Oltre al bilancio delle esperienze il convegno ha dedicato ampio spazio alla discussione sui codici di condotta e sulla responsabilità sociale delle imprese in generale e sul possibile ruolo dei Cae rispetto a questa materia. La dott.sa del Rio della Uil ha illustrato sia le linee guida dell’Ocse per le imprese transnazionali, sia gli standard minimi definiti dalle convenzioni dell’Oil. Con la presentazione delle esperienze del Cae Merloni da parte della delegata Della Volpe e del responsabile delle risorse umane, dott. Stango, è stato fornito un esempio positivo di come il Cae possa assumere un ruolo anche nel campo della responsabilità sociale.
Volker Telljohann, dell’Istituto per il Lavoro, ha presentato alcuni risultati di un progetto di ricerca europeo svolto dall’istituto in collaborazione con la Ces e le sue federazioni di categoria. Nell’ambito di questa ricerca qualitativa sul funzionamento dei Cae sono stati realizzati 50 studi di caso distribuiti su tutte le categorie e su sette Paesi membri. Telljohann ha sottolineato che il funzionamento dipende sia dagli strumenti e dalle risorse a disposizione dei Cae, sia dalla loro capacità di definire obiettivi comuni e di sviluppare una strategia condivisa da tutti i membri del Cae che permetta il raggiungimento di questi obiettivi. I problemi di funzionamento sono poi anche stati messi in evidenza sia dal rappresentante dell’Effat (Federazione europea degli alimentaristi), Valter Surian, sia da una serie di testimonianze di delegati di diversi Cae.
In conclusione del convegno i segretari confederali Walter Cerfeda (Cgil) e PierPaolo Baretta (Cisl) così come il segretario generale aggiunto della Uil, Adriano Musi, hanno discusso il rapporto fra il livello europeo ed il livello nazionale di relazioni industriali partendo dalla domanda su quanto le direttive europee possano fornire uno stimolo per un processo di innovazione delle relazioni industriali in Italia. Secondo Baretta sarebbero da cogliere appieno le opportunità insite nelle direttive europee, per spingere le relazioni industriali italiane verso un modello partecipativo. Anche secondo Cerfeda è vero che le direttive potrebbero favorire un processo di innovazione delle relazioni industriali a livello nazionale, ma si è poi dichiarato scettico riguardo al fatto che ciò avvenga, visto che un modello partecipativo non è compatibile con il modello competitivo italiano, basato non tanto sulla qualità ma sulla riduzione dei costi.

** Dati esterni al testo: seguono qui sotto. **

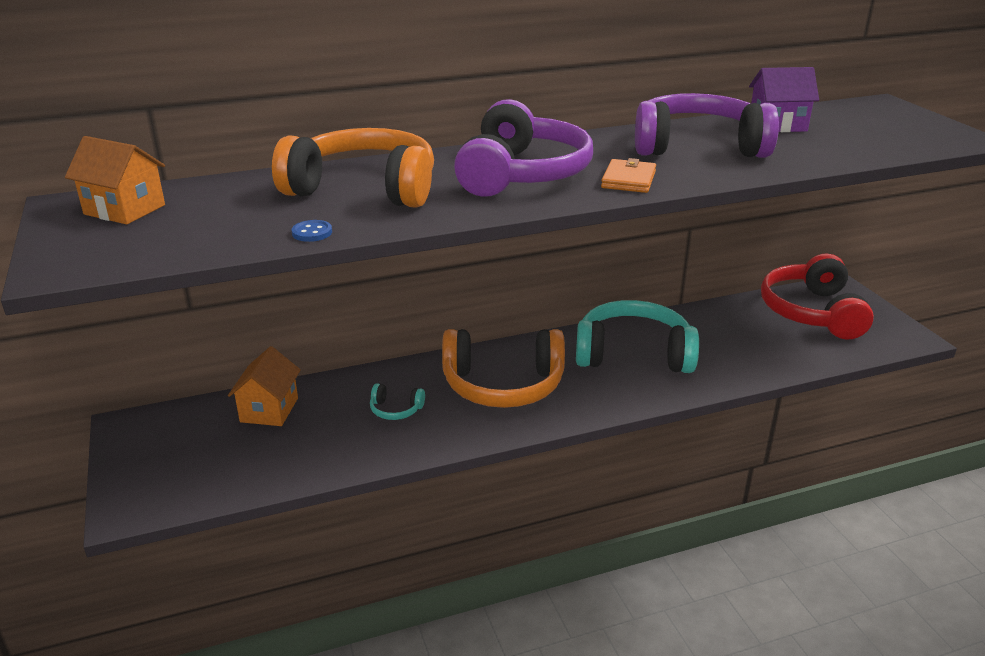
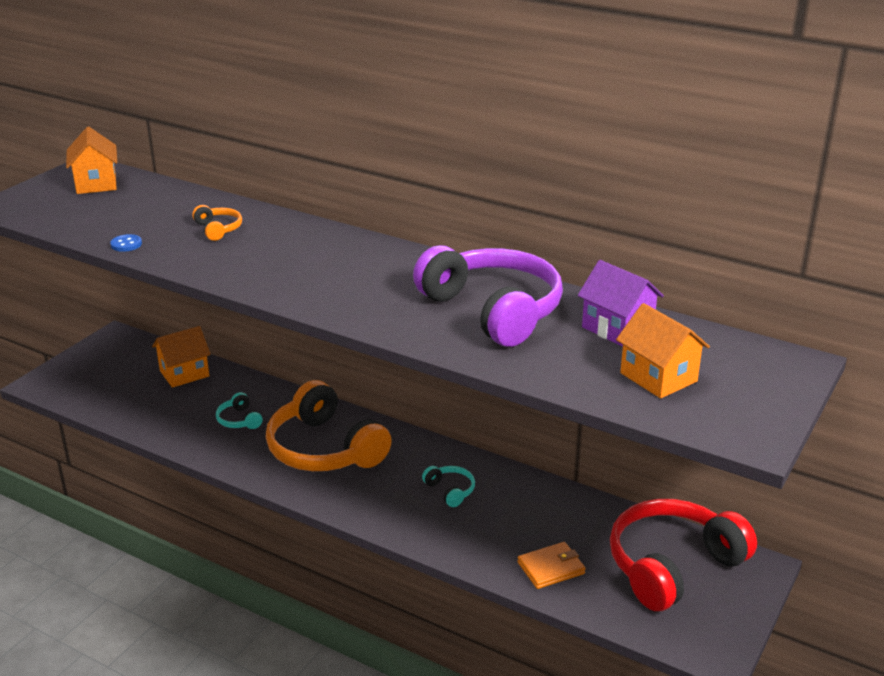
camera: 50 degrees right, 0 degrees up
orange headphones [272,128,434,208] -> orange headphones [192,205,242,241], size x0.41
purple headphones [454,99,593,197] -> none
turquoise headphones [576,300,699,373] -> turquoise headphones [422,466,475,507], size x0.41
orange wallet [601,158,656,193] -> orange wallet moved to [517,542,586,589]
none -> orange house [616,303,710,399]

Per quanto riguarda il bisogno di riforma, Baretta ha evidenziato due punti: da un lato, la delega di poteri al sindacato europeo, e, dall’altro, la riforma del modello di contrattazione collettiva nazionale nella direzione di un più forte decentramento. Per quanto riguarda la costruzione di relazioni industriali a livello europeo Musi ha sottolineato l’importanza della credibilità degli interlocutori e del bisogno di chiarezza rispetto alla domanda su quale modello europeo si intende creare.
Il convegno è stato sicuramente un passo importante non solo verso un approfondimento delle conoscenze sulle esperienze dei Cae e soprattutto sui problemi che essi devono affrontare nella loro attività, ma anche verso il miglioramento dell’efficacia della loro azione, favorendo la comunicazione fra di loro e quindi lo scambio di esperienze attraverso uno strumento innovativo come il sito web. In più il convegno ha fornito testimonianza di una crescente sensibilità del sindacato italiano rispetto all’importanza delle direttive europee, sia riguardo alla costruzione di relazioni industriali europee che alle potenzialità che forniscono da un punto di vista delle relazioni industriali nazionali.